Tuesday 31 May 2016

Master Your Thoughts

Note: The last time I spoke in public, I managed to get the chief guest's name wrong. The rest of the speech was even worse. That was 20 years ago. Redemption at last, I managed to present this to an audience of experienced speakers and won the speaker of the day award. If I were to make a list of things that I wished I had worked more upon when I had the chance, public speaking would top it. It has come 20 years too late but it still feels good.


The script of my speech today runs into two pages. What I have in my hands as my reference are two copies of the first page, the second page is missing. Something has to go wrong in every speech.

"The last time I felt this anxious and this stupid, I was standing naked in front of 100 strangers."

Dear colleagues and guests,

My name is 36 character long, yes I know its big. But I have a small family – I am blessed with a 2-year- old boy and petrified with a wife. I come from a city called Trivandrum, in the southern most part of India, where even the "Gods" tend to rest. How can I be any different?

I ambled my way through college playing cricket, and it was my cousin who kicked my back and
forced me to prepare for the PG entrance exam. The following year I found myself at Cochin University. After CUSAT, I joined a leading company and they shuttled me across five Indian States over a period of 2 years, putting a halt to my 20 years of ambling.

It was at that time that a bug infected me, the NRI bug. I found myself at the Jeddah International
Airport on my way to join one of the worlds largest company in its area of business. The Immigration Officer made me realize that our names are extremely important – he wouldn't let me in without explaining why my name has a girlish feel to it.

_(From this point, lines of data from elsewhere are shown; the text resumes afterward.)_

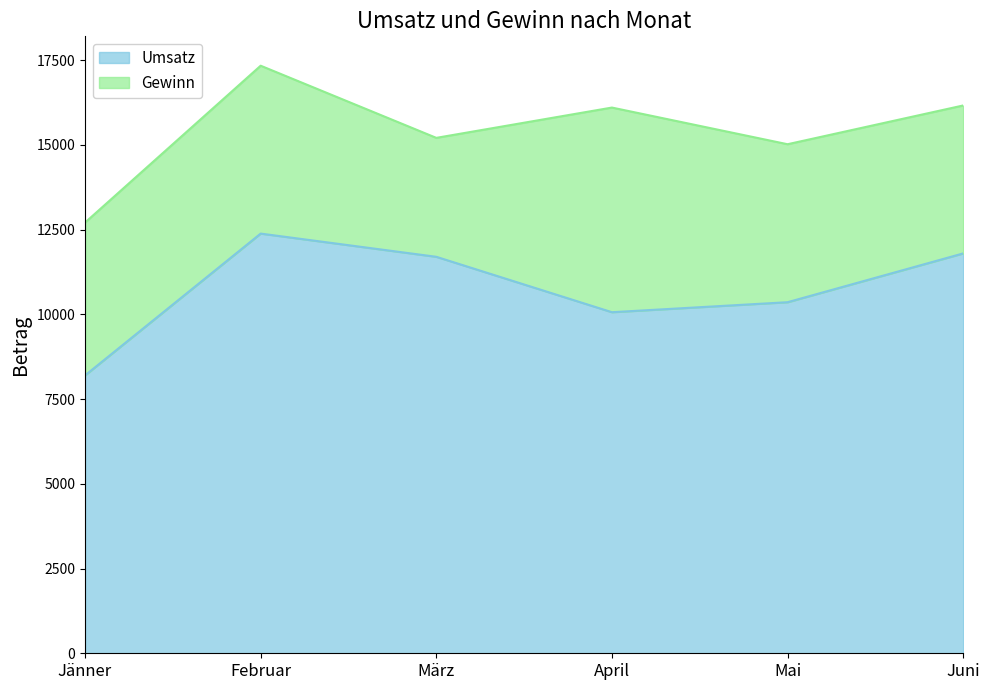

What is the sum of the values at Mai and Februar?

22745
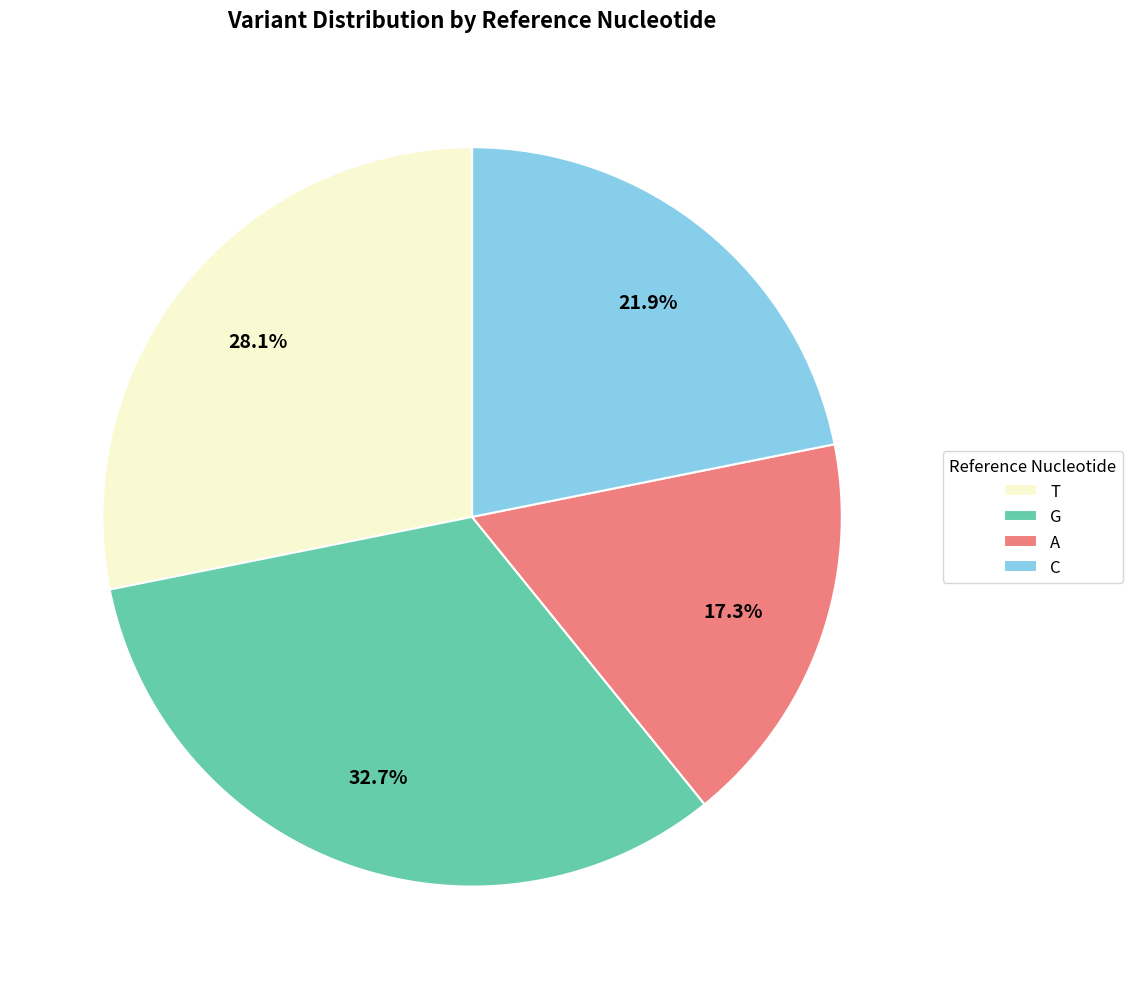

What percentage is NOT represented by G?

67.3%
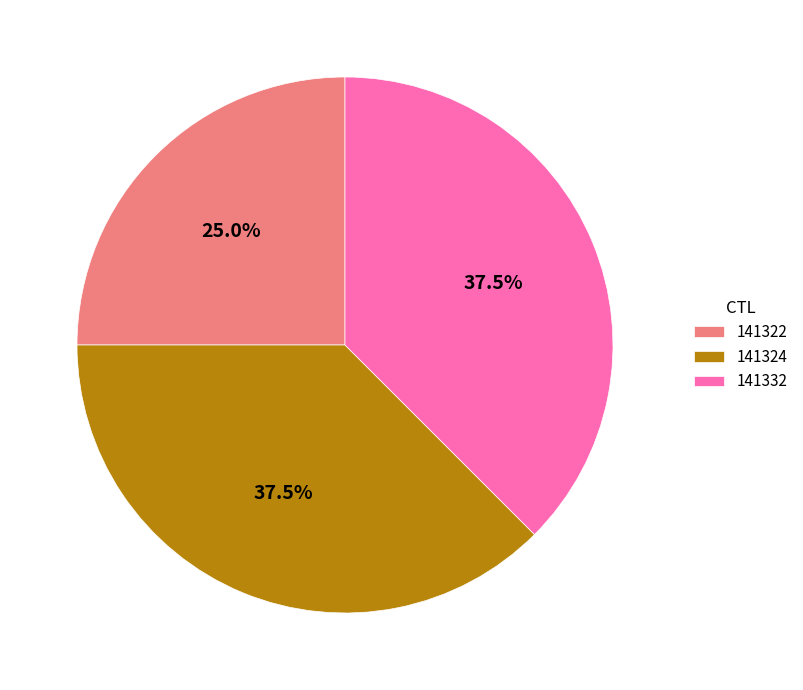

Which category has the smallest portion of the pie?

141322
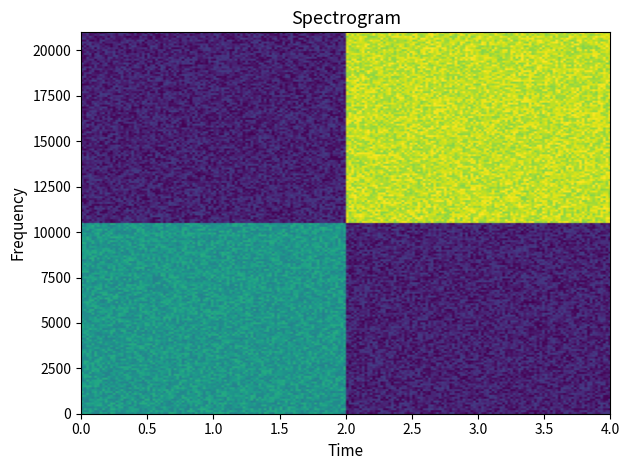

What is the maximum value shown in the chart?

13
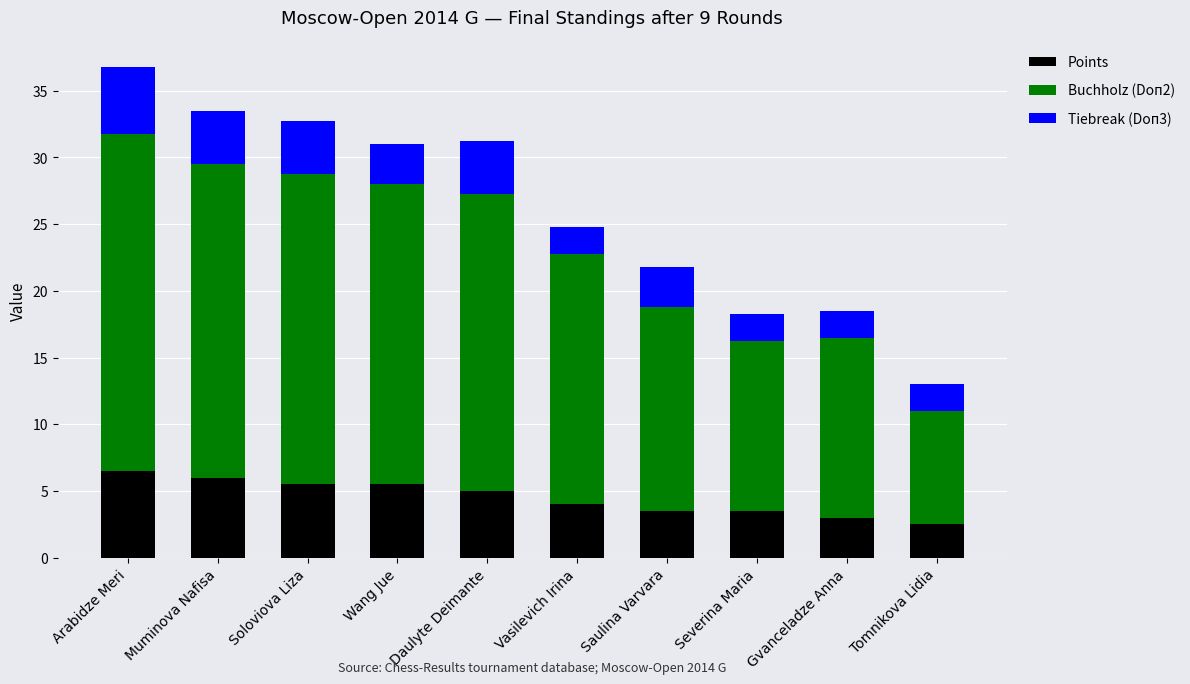

What is the total value across all series at Vasilevich Irina?

24.8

 I told him that my father had passed away when I was 11 and that I cannot possibly go back and ask him why?

That incident inspired me to find a short and sweet name for my son, I named him "Eshaan followed by the 36 more letters". He will definitely remember his father each time he fills up his forms, just the way I remember mine.

Thinking about my speech here I couldn't help but think about my first day in my CUSAT hostel. Those were the days when ragging juniors was not considered as a crime. My very first punishment was to bathe in almost a Sunny Leone way….in the central courtyard of the hostel! Saying no was out of the question. So in briefs, I could say that I pulled it off stylishly...but at 5 am when everyone else was sleeping.

That night after dinner, the seniors summoned me and informed me that I had failed and that my punishment is now multiplied…!.

I had to perform the Sunny Leone act at 7.00 am for the next five days when everyone is awake or alternatively.. I could choose to count the total number of hairs in the chest of one of our seniors.

How was it that I failed? I tried to argue.The task was to bathe without underwear, I removed the outerwear as well. Shakeela was expected and I gave them Sunny Leone instead.

There was an interesting puzzle in the two options given. I was never going to win because everyone
was so hairy, like a Barber’s Nightmare. So I told them that I will better repeat the “Leone Act” for five days.

It all seems quite funny now but it wasn't quite so then. Imagining the inhibition, the shame, the anger of not enjoying doing something and that too in full public gaze. But once the five days were over I was transformed. Five days of agony led me to an eternity of mastery.  From that day, I felt I am the master of the hostel.

Standing in front of you I feel the same agony today, not enjoying standing in the stage and speaking in front of strangers; The difference is, this time, I know that the shame will be followed by fame.

Mastery didn't mean that I was a master of each and everyone in the hostel, "mastery meant that I had managed to master my own thoughts"  and that is the reason my friends that I am here today, "to master my thoughts when I speak".